**WHAT IS NEEDED**: Put every one of the lines below into a two-column CSV headed field and value, one row per line, with the line's text under field and its answer under value. Quote each entry and replace any line breaks inside it with spaces.

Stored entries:
━━━━━━━━
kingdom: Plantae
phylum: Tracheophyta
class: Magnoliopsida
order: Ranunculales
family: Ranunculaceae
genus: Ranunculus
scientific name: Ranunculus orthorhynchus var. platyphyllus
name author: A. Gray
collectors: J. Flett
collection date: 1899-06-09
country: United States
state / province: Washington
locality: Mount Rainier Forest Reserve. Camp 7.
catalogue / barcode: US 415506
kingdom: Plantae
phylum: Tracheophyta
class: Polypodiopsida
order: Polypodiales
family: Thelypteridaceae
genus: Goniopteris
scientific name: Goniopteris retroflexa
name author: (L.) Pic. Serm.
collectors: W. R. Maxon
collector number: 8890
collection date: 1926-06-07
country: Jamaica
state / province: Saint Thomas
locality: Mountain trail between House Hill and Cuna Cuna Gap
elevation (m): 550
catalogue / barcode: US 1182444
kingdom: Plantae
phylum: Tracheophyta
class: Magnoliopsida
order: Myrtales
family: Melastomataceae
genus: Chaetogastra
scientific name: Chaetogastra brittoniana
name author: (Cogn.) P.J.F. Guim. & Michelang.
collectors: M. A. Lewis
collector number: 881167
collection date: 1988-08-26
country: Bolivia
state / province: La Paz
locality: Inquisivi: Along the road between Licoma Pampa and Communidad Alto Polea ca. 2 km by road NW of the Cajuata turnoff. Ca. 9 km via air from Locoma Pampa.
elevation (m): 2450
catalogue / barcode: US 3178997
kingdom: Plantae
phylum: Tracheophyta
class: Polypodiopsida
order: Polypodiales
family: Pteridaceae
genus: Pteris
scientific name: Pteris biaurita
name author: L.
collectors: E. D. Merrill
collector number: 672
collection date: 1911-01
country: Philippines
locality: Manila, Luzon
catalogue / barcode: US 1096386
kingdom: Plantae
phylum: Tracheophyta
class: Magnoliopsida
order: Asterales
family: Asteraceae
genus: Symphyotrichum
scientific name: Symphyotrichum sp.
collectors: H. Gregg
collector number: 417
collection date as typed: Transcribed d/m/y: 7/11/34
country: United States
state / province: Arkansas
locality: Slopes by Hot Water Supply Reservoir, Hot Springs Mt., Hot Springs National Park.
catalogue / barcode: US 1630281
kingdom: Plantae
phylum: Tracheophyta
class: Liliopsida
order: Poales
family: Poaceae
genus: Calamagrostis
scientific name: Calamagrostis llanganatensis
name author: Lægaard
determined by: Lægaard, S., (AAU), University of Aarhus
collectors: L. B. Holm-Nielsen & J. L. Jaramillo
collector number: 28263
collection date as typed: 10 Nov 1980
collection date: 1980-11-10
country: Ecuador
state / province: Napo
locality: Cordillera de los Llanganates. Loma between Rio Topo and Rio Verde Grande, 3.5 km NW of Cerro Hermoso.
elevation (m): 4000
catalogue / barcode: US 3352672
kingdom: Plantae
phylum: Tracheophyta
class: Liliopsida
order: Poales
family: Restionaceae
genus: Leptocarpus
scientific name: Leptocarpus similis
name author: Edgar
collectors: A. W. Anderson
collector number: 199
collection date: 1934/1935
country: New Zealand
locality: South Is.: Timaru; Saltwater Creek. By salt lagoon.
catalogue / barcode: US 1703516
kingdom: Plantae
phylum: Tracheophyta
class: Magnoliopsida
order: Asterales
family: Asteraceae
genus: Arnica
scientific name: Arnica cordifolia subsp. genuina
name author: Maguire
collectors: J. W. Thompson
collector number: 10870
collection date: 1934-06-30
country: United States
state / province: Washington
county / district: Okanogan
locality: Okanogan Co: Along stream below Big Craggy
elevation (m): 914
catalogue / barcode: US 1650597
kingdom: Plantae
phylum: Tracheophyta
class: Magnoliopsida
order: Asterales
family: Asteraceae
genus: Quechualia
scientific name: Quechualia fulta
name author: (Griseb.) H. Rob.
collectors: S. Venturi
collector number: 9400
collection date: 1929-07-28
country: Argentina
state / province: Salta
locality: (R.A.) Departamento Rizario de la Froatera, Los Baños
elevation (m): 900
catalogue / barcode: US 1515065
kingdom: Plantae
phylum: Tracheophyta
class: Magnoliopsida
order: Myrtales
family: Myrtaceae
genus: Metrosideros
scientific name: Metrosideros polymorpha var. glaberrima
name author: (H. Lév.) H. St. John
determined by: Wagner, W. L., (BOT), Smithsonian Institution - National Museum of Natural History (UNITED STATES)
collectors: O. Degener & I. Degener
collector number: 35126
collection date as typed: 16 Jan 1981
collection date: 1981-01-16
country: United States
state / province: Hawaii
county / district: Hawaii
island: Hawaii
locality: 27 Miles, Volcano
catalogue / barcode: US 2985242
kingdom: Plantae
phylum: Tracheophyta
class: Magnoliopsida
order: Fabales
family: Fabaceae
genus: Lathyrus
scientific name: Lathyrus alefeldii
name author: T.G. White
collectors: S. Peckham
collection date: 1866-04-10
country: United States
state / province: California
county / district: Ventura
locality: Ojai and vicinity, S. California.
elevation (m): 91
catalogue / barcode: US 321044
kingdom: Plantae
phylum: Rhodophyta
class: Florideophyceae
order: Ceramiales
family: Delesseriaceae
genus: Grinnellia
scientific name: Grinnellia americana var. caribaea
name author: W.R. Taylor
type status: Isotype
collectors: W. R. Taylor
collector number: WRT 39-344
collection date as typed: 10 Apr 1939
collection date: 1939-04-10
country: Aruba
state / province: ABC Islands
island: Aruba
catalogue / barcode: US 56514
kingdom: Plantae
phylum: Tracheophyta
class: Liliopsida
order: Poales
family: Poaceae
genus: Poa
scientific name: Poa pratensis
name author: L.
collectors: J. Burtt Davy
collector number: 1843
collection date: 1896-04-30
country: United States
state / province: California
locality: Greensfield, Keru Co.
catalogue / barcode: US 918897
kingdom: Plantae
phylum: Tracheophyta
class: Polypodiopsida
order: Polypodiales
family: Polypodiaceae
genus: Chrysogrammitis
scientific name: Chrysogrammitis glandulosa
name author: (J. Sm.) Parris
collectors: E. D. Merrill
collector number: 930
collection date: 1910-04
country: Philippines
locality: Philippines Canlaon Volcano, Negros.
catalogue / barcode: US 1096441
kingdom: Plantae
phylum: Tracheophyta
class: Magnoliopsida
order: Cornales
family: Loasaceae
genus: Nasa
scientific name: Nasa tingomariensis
━━━━━━━━
**EXERCISE SOLUTION**:
field,value
"kingdom:","Plantae"
"phylum:","Tracheophyta"
"class:","Magnoliopsida"
"order:","Ranunculales"
"family:","Ranunculaceae"
"genus:","Ranunculus"
"scientific name:","Ranunculus orthorhynchus var. platyphyllus"
"name author:","A. Gray"
"collectors:","J. Flett"
"collection date:","1899-06-09"
"country:","United States"
"state / province:","Washington"
"locality:","Mount Rainier Forest Reserve. Camp 7."
"catalogue / barcode:","US 415506"
"kingdom:","Plantae"
"phylum:","Tracheophyta"
"class:","Polypodiopsida"
"order:","Polypodiales"
"family:","Thelypteridaceae"
"genus:","Goniopteris"
"scientific name:","Goniopteris retroflexa"
"name author:","(L.) Pic. Serm."
"collectors:","W. R. Maxon"
"collector number:","8890"
"collection date:","1926-06-07"
"country:","Jamaica"
"state / province:","Saint Thomas"
"locality:","Mountain trail between House Hill and Cuna Cuna Gap"
"elevation (m):","550"
"catalogue / barcode:","US 1182444"
"kingdom:","Plantae"
"phylum:","Tracheophyta"
"class:","Magnoliopsida"
"order:","Myrtales"
"family:","Melastomataceae"
"genus:","Chaetogastra"
"scientific name:","Chaetogastra brittoniana"
"name author:","(Cogn.) P.J.F. Guim. & Michelang."
"collectors:","M. A. Lewis"
"collector number:","881167"
"collection date:","1988-08-26"
"country:","Bolivia"
"state / province:","La Paz"
"locality:","Inquisivi: Along the road between Licoma Pampa and Communidad Alto Polea ca. 2 km by road NW of the Cajuata turnoff. Ca. 9 km via air from Locoma Pampa."
"elevation (m):","2450"
"catalogue / barcode:","US 3178997"
"kingdom:","Plantae"
"phylum:","Tracheophyta"
"class:","Polypodiopsida"
"order:","Polypodiales"
"family:","Pteridaceae"
"genus:","Pteris"
"scientific name:","Pteris biaurita"
"name author:","L."
"collectors:","E. D. Merrill"
"collector number:","672"
"collection date:","1911-01"
"country:","Philippines"
"locality:","Manila, Luzon"
"catalogue / barcode:","US 1096386"
"kingdom:","Plantae"
"phylum:","Tracheophyta"
"class:","Magnoliopsida"
"order:","Asterales"
"family:","Asteraceae"
"genus:","Symphyotrichum"
"scientific name:","Symphyotrichum sp."
"collectors:","H. Gregg"
"collector number:","417"
"collection date as typed:","Transcribed d/m/y: 7/11/34"
"country:","United States"
"state / province:","Arkansas"
"locality:","Slopes by Hot Water Supply Reservoir, Hot Springs Mt., Hot Springs National Park."
"catalogue / barcode:","US 1630281"
"kingdom:","Plantae"
"phylum:","Tracheophyta"
"class:","Liliopsida"
"order:","Poales"
"family:","Poaceae"
"genus:","Calamagrostis"
"scientific name:","Calamagrostis llanganatensis"
"name author:","Lægaard"
"determined by:","Lægaard, S., (AAU), University of Aarhus"
"collectors:","L. B. Holm-Nielsen & J. L. Jaramillo"
"collector number:","28263"
"collection date as typed:","10 Nov 1980"
"collection date:","1980-11-10"
"country:","Ecuador"
"state / province:","Napo"
"locality:","Cordillera de los Llanganates. Loma between Rio Topo and Rio Verde Grande, 3.5 km NW of Cerro Hermoso."
"elevation (m):","4000"
"catalogue / barcode:","US 3352672"
"kingdom:","Plantae"
"phylum:","Tracheophyta"
"class:","Liliopsida"
"order:","Poales"
"family:","Restionaceae"
"genus:","Leptocarpus"
"scientific name:","Leptocarpus similis"
"name author:","Edgar"
"collectors:","A. W. Anderson"
"collector number:","199"
"collection date:","1934/1935"
"country:","New Zealand"
"locality:","South Is.: Timaru; Saltwater Creek. By salt lagoon."
"catalogue / barcode:","US 1703516"
"kingdom:","Plantae"
"phylum:","Tracheophyta"
"class:","Magnoliopsida"
"order:","Asterales"
"family:","Asteraceae"
"genus:","Arnica"
"scientific name:","Arnica cordifolia subsp. genuina"
"name author:","Maguire"
"collectors:","J. W. Thompson"
"collector number:","10870"
"collection date:","1934-06-30"
"country:","United States"
"state / province:","Washington"
"county / district:","Okanogan"
"locality:","Okanogan Co: Along stream below Big Craggy"
"elevation (m):","914"
"catalogue / barcode:","US 1650597"
"kingdom:","Plantae"
"phylum:","Tracheophyta"
"class:","Magnoliopsida"
"order:","Asterales"
"family:","Asteraceae"
"genus:","Quechualia"
"scientific name:","Quechualia fulta"
"name author:","(Griseb.) H. Rob."
"collectors:","S. Venturi"
"collector number:","9400"
"collection date:","1929-07-28"
"country:","Argentina"
"state / province:","Salta"
"locality:","(R.A.) Departamento Rizario de la Froatera, Los Baños"
"elevation (m):","900"
"catalogue / barcode:","US 1515065"
"kingdom:","Plantae"
"phylum:","Tracheophyta"
"class:","Magnoliopsida"
"order:","Myrtales"
"family:","Myrtaceae"
"genus:","Metrosideros"
"scientific name:","Metrosideros polymorpha var. glaberrima"
"name author:","(H. Lév.) H. St. John"
"determined by:","Wagner, W. L., (BOT), Smithsonian Institution - National Museum of Natural History (UNITED STATES)"
"collectors:","O. Degener & I. Degener"
"collector number:","35126"
"collection date as typed:","16 Jan 1981"
"collection date:","1981-01-16"
"country:","United States"
"state / province:","Hawaii"
"county / district:","Hawaii"
"island:","Hawaii"
"locality:","27 Miles, Volcano"
"catalogue / barcode:","US 2985242"
"kingdom:","Plantae"
"phylum:","Tracheophyta"
"class:","Magnoliopsida"
"order:","Fabales"
"family:","Fabaceae"
"genus:","Lathyrus"
"scientific name:","Lathyrus alefeldii"
"name author:","T.G. White"
"collectors:","S. Peckham"
"collection date:","1866-04-10"
"country:","United States"
"state / province:","California"
"county / district:","Ventura"
"locality:","Ojai and vicinity, S. California."
"elevation (m):","91"
"catalogue / barcode:","US 321044"
"kingdom:","Plantae"
"phylum:","Rhodophyta"
"class:","Florideophyceae"
"order:","Ceramiales"
"family:","Delesseriaceae"
"genus:","Grinnellia"
"scientific name:","Grinnellia americana var. caribaea"
"name author:","W.R. Taylor"
"type status:","Isotype"
"collectors:","W. R. Taylor"
"collector number:","WRT 39-344"
"collection date as typed:","10 Apr 1939"
"collection date:","1939-04-10"
"country:","Aruba"
"state / province:","ABC Islands"
"island:","Aruba"
"catalogue / barcode:","US 56514"
"kingdom:","Plantae"
"phylum:","Tracheophyta"
"class:","Liliopsida"
"order:","Poales"
"family:","Poaceae"
"genus:","Poa"
"scientific name:","Poa pratensis"
"name author:","L."
"collectors:","J. Burtt Davy"
"collector number:","1843"
"collection date:","1896-04-30"
"country:","United States"
"state / province:","California"
"locality:","Greensfield, Keru Co."
"catalogue / barcode:","US 918897"
"kingdom:","Plantae"
"phylum:","Tracheophyta"
"class:","Polypodiopsida"
"order:","Polypodiales"
"family:","Polypodiaceae"
"genus:","Chrysogrammitis"
"scientific name:","Chrysogrammitis glandulosa"
"name author:","(J. Sm.) Parris"
"collectors:","E. D. Merrill"
"collector number:","930"
"collection date:","1910-04"
"country:","Philippines"
"locality:","Philippines Canlaon Volcano, Negros."
"catalogue / barcode:","US 1096441"
"kingdom:","Plantae"
"phylum:","Tracheophyta"
"class:","Magnoliopsida"
"order:","Cornales"
"family:","Loasaceae"
"genus:","Nasa"
"scientific name:","Nasa tingomariensis"